Musica

Um ukulele para Paul

Arnaldo Viana

Laís e o instrumento que lhe valeu o ingresso: viagem desde Recife

O que Marcos Daniel mais quer aos 17 anos é subir ao palco, com o violão debaixo do braço, dar um abraço no Paul e tocar com ele. “Uma música só!” Ele veio de Ribeirão Preto (SP) com a mãe, sonhando com isso nos 523 quilômetros de trajeto. O liverpoolense é dado a de vez quando chamar alguém ao palco. Convidava só mulher até 21 de abril do ano passado, no Estádio do Arruda, em Recife, quando viu na plateia o cartaz do quarentão Hermilo Borba: “Paul, por que você só chama mulher? Chama eu?” E chamou. Também, Hermilo já foi a 13 shows do cara. Tanto que uma hora emplacaria o pedido.
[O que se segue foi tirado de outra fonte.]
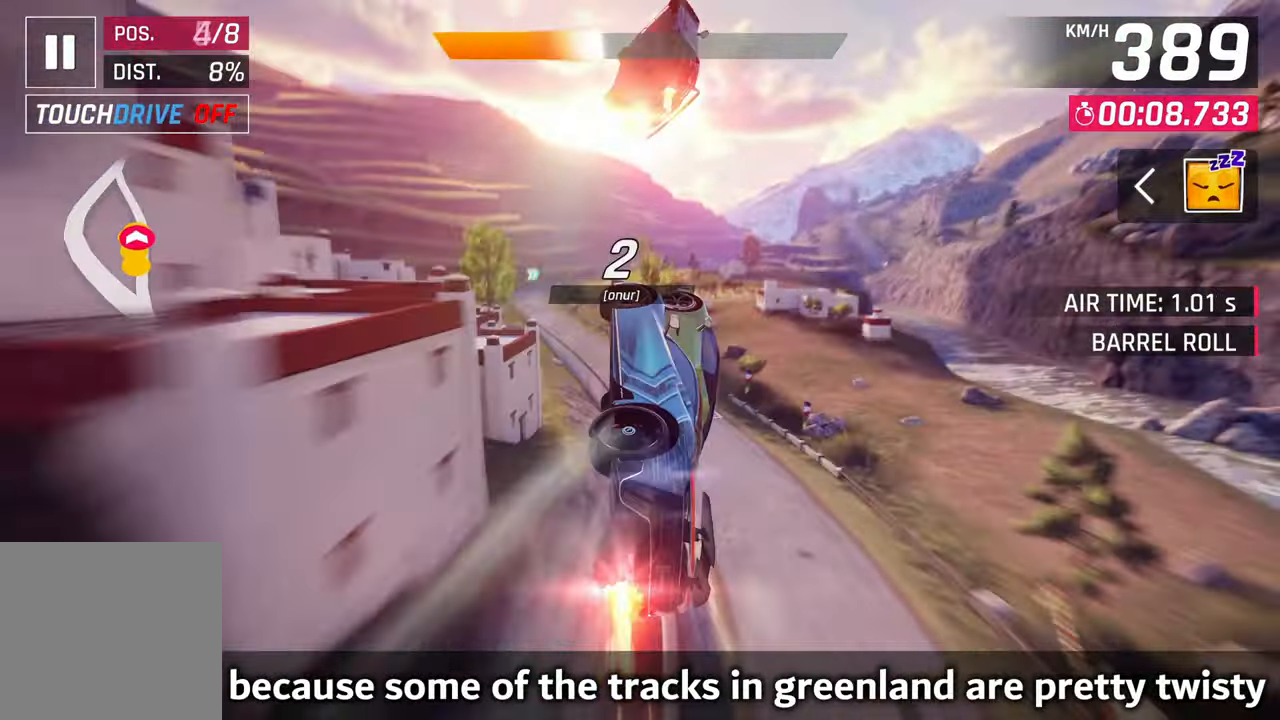
{"buttons": [], "left_stick": "center", "right_stick": "center", "events": [[17, "CROSS", "up"], [17, "R1", "up"], [33, "left_stick", "left"], [233, "left_stick", "center"], [300, "SQUARE", "down"], [350, "SQUARE", "up"]]}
Mas é só Marcos Daniel que sonha subir hoje ao palco, tocar e cantar com Paul ou apenas abraçá-lo? Não. Uma pá de gente também quer. A Laís Fancello, de 20, veio de Recife de carona em boleia de carreta agarrada ao seu ukulele (leia-se ukulelê). E jura que não foi nem mesmo aborrecida pelos caminhoneiros. Nem um beliscãozinho? Não mexerem nem no ukulele da garota? “Nada”, respondeu. Isabelle Santos, de 22, veio com ela. Duas. E a choferada de caminhão nem tchum? Hãã!

E a Laís, gente, é corajosa. Chegou, acampou com uma galera no calçadão do entorno do Mineirão, sem dinheiro nem ingresso. Mas correu atrás e ganhou uma entrada graças ao ukulele. Esse nome aí, gente, é de um instrumento musical de quatro cordas. Ela não gosta da comparação, mas parece um cavaquinho. Pois é, Laís foi à promoção de uma operadora de TV por satélite, em um shopping, tocou Ram on no ukulele e ganhou. Laís é daquelas que se transformaram em beatlemaluca a contragosto do pai.

“Ele não gosta dos Beatles, mas minha mãe gosta.” Alguém sugere pedir a Paul uma paródia da música Jorge Maravilha, creditada a Chico Buarque, “você não gosta de mim, mas sua filha gosta”. A ideia anima o curitibano Bruno Melo, de 21, outro acampado. “Cara, minha banda puxa essa música. Faço um baixo legal com ela. Virou um rockão.” Viram? Nem tudo está perdido neste mundo, nem a letra que, segundo a lenda, Chico fez para Amália Lucy, filha do general Geisel, penúltimo presidente da ditadura. Chico nega.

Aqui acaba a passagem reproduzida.